Text and photos by SCOTT FEINBLATT
This Halloween season was a blast. In addition to the glory of the season and the “Great Haunt Hop (Parts 1 and 2)” that you may have read on this site, this writer returned to Escape Halloween. Most of the basic facts about the EDM event’s design are included in the RUE MORGUE write-up I did last year. However, there are always fresh experiences waiting to be had any time a person chooses to venture into an Insomniac event, and this year’s Escape Halloween was no exception.
Once again, the event took place at the National Orange Show (NOS) Event Center. The Psycho Circus area was back with its plethora of musical, mystical and sexy stage acts. Of course, the Crazy Town zone, with its mayor (played by the boisterous Jeffrey Damnit), its fire organ and stage, and its various decorative areas and mini-party zones returned. There were also large-scale installations, such as a Ferris wheel and four trademark gloriously designed, spooky-themed stages: The Grimm, Feeding Grounds, Sanitarium and Sewer District.
In addition, this year, there was a fifth stage called Wicked Woods, which made randomly wandering throughout the event’s grounds an even more pleasantly overwhelming experience. As this writer/photographer could only attend the second day of the two-day EDM festival, my experiences of the programming were limited to the DJ line-up on Saturday evening. That alone, however, provided plenty of opportunities to dance the night away surrounded by waves upon waves {and as the hour grew late, waves upon waves upon waves upon waves) of costumed revelers.
In preparation for the night’s festivities, I researched a few lists of recommended DJs to check out and prepared a crib sheet, but in the process of assembling my photography gear and doing some last-minute sewing (so that my pirate sash was long enough), I forgot to grab my notes. While I did remember a few of the DJs I wanted to check out, I also resigned myself to a path of random discovery. Overall, I enjoyed portions of and entire sets by Siren, Green Velvet, William Black, Yetep, Matroda, DJ Snake and Zedd.
It was, however, in the two mini-clubs of Crazy Town (The Butcher and Poison Ivy), that I enjoyed the creepiest of what the event had to offer. The Butcher began with a microcosmic haunted maze, themed in accordance with the name of the establishment. Then, once guests emerged from the corridor of gory, dangling props, smoke and scare actors, they would enter a dance room decorated with dangling corpses and body bags. In one corner was the Butcher, a sadistic-looking character who posed for menacing selfies with guests in his little, cannibalistic kitchen. A DJ table was stationed along one of the other walls, flanked by two human-sized meat scales that served as go-go stands for dancers dressed in torn, bloody outfits. Throughout the night, DJs Rocky Slaughter, Nicola Vendettoli and Kevin Krol rotated to provide the room with appropriately dark but indelibly dancy sets.
Over in Poison Ivy, Baseck and CZ laid down equally dark, heavy and hypnotic beats.

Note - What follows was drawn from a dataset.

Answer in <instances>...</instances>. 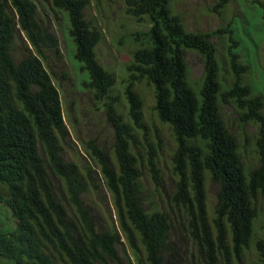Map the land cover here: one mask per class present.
Listing matches in <instances>:
<instances>
[{"label":"trees","instance_id":"1","mask_svg":"<svg viewBox=\"0 0 264 264\" xmlns=\"http://www.w3.org/2000/svg\"><path fill=\"white\" fill-rule=\"evenodd\" d=\"M48 0H0V202L12 220L11 238L0 232V259L21 264H115L122 236L140 264H240L247 247L257 195L264 196L263 100L244 82L248 66L236 54L238 41L227 23L217 34L228 41L230 81L218 80L214 49L203 34L186 33L170 11V0H122V13L145 27L147 47L135 51L125 71L123 97L127 120L117 114L110 95L114 77L96 61L101 32L86 20L88 0H50L65 14L67 37L81 87L94 101L107 100L104 115L113 131V159L96 141L86 151L97 171L79 168L63 157L68 132L59 97L42 63L60 60L57 40L40 9ZM228 0H214L220 15ZM19 39L24 55L15 61L12 42ZM201 57L202 79L196 91L187 81L184 50ZM153 95L152 110L173 136V185L165 205L146 201L148 177L163 191L155 165V149L146 140L137 84ZM219 105H231L236 124L257 129V161L244 170L235 135L224 125ZM140 135L141 141L137 138ZM155 139L159 145V136ZM216 185L213 218L205 210L203 179ZM109 197L117 229L97 222L89 194ZM158 200L160 198L158 197ZM17 245V249L14 247ZM140 250V251H139ZM258 264H264V243L257 242Z\"/></svg>","mask_w":264,"mask_h":264},{"label":"rangeland","instance_id":"2","mask_svg":"<svg viewBox=\"0 0 264 264\" xmlns=\"http://www.w3.org/2000/svg\"><path fill=\"white\" fill-rule=\"evenodd\" d=\"M86 20L91 22L101 32V39L94 49L97 63L114 77V86L110 95L117 99L115 110L126 123L127 105L123 97V87L127 78L126 66L130 63L132 54L146 48L148 43L145 37V25L135 26L122 13V0H88ZM50 0L43 5L40 11L48 25L51 26L57 40V48L60 60L56 63L49 61L44 69L50 73L51 82L57 90L63 124L68 132L66 147L63 148V157L75 163L79 168L91 167L97 171L94 160L86 151V143L96 141L98 146L105 148L111 159L113 131L106 122L104 115L107 100L94 101L92 93L81 87V81L85 75L77 71V63L72 59V44L67 37V20L65 14L52 10L49 7ZM214 0H170L171 14L176 16L186 33L206 35L214 49V58L218 66V80L220 83L230 81V73L227 65L226 51L228 41L220 37L217 32L227 23H232L238 46L236 54L239 60L248 66V72L244 82L249 85L251 94L259 96L263 100L262 115L264 117V0H228L227 6L221 16L212 11ZM10 53L15 61L23 57L24 51L19 39L12 42ZM184 59L188 68L187 81L193 91H196L201 83V57L190 49L184 50ZM135 94L141 102L142 123L146 129V140L151 143L156 153L155 165L161 176L163 191L155 190L148 177L143 180L146 201L158 206L165 205V196L173 185L171 176V155L175 150V142L169 128L160 124L152 110L153 95L150 86L145 82L137 84ZM219 115L231 132L240 153V161L244 170L252 168L257 157L254 143L257 137V129L251 125L241 126L236 124L234 110L231 105H219ZM159 136V145L155 135ZM139 141L140 135L136 134ZM205 194V210L208 221L213 218L215 204L216 185L212 184L205 175L203 179ZM0 195L4 198L5 190L0 186ZM96 196L89 194L97 215L98 224L107 229H117L113 210L108 203L109 197L102 188L98 197L104 196V201L97 202ZM158 197L160 200H158ZM256 215L251 224V235L246 248L243 249L240 264H258L259 258L255 250L257 242L264 243V196L257 195ZM0 232L11 238L13 233L12 220L3 203L0 202ZM17 249V245L14 244ZM140 251V250H139ZM118 261L115 264H135L132 253L125 241L120 237V245L117 247ZM142 258L140 264H145ZM0 264H21V260L4 261ZM109 264V263H108ZM112 264V263H110Z\"/></svg>","mask_w":264,"mask_h":264}]
</instances>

The design of this mainstay room is as clever in its conception as it is in its execution. In the center of the room, there was an enormous Audrey II (the man-eating plant featured in Little Shop of Horrors), painted in dayglow colors that made the prop pop in the room’s black light. The rest of the room was spattered with varying hues of dayglow paint, giving it the effect of a zone thoroughly tainted with the poison of the centerpiece plant. Rounding out the theme were two zombiesque nurses who consistently drew poison from the plant in oversized syringes and pretended to inject patrons and their fellow cast member, a deliriously cackling mad scientist, while periodically licking the plant.
The horror hound in me found the most joy in immersing myself in the latter two areas, but as always, the sights and sounds of the entire fairground, with its colorful characters and extensive Halloween design, as well as the presence of tens of thousands of guests (many of whom go the extra mile and a half with their costumes), make Escape Halloween a great event to experience every year. There is simply nowhere else where one can find such an enormous hybrid of Halloween-themed entertainment, intricate production design, electronic dance music and oceans of people eager to lose themselves to the creepy bacchanalia.